Cependant, les experts constatent une grande hétérogénéité en matière d’information disponible selon les régions, l’Union Européenne ayant plus investi dans la surveillance des milieux et espèces, en comparaison avec l’Europe de l’Est et surtout l’Asie centrale. Conséquence de l’érosion de la biodiversité, on constate une dégradation des services rendus par la nature : pollinisation, protection contre l’érosion des sols ou régulation de la qualité de l’eau. La production croissante de biens matériels, aliments et combustibles, liée à l’intensification agricole, se fait aux dépens des services écosystémiques de régulation.
R.E. : Vous montrez que la dégradation de la planète va plus vite que ce qu’elle peut produire…
C.C. : En effet, la biocapacité des milieux, c’est à dire leur aptitude à produire des ressources naturelles renouvelables, est inférieure à l’empreinte écologique.
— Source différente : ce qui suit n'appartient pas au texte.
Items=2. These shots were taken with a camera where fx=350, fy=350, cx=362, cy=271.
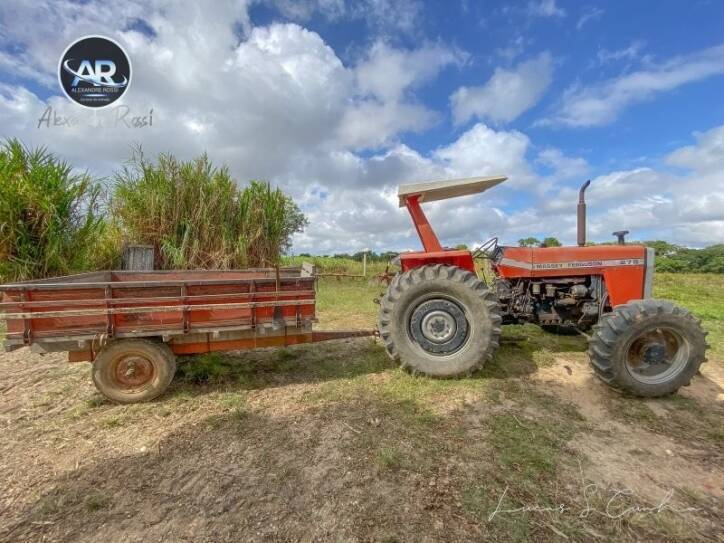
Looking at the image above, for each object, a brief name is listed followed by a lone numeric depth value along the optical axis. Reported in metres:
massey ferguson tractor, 3.13
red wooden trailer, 2.72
C’est très inquiétant. En Europe et en Asie centrale, chaque habitant a besoin de 4,6 hectares pour produire la nourriture, les fibres, les combustibles qu’il utilise. C’est son empreinte écologique. Or, la biocapacité s’élève dans cette zone, en moyenne, à 2,9 hectares par habitant. Ce déséquilibre est encore plus marqué en Europe de l’Ouest : 5,2 hectares d’empreinte écologique contre 2,2 hectares par habitant de biocapacité. Cette région du monde n’est donc pas autosuffisante et vit au dépens d’autres zones dont elle importe des biens, telles que l’Afrique ou l’Amérique latine. En somme, notre survie est en jeu.
R.E. : Malgré ce tableau noir, existe-t-il des lueurs d’espoir ?
C.C. : Oui, des résultats montrent les voies à suivre. Des règlementations environnementales ont permis le recul de l’acidification en Europe de l’Est et Europe centrale depuis quelques décennies. Avec l’aide des stratégies environnementales européennes et des mesures agro-environnementales de la politique agricole commune, l’érosion des sols a reculé en Europe de l’Ouest. Les surfaces de zones protégées sont également en augmentation en Europe. Mais cela ne suffit pas à compenser les effets de l’intensification de l’agriculture et de la déforestation, de la pollution et de l’artificialisation des terres. Ce phénomène est très inquiétant. En France, 27 m² par seconde sont artificialisés. Il est urgent que les pays prennent des mesures pour contrer ces phénomènes. L’agriculture a encore des efforts à faire en matière d’utilisation des intrants, de développement d’infrastructures et de pratiques agro-écologiques, ainsi que d’économie circulaire.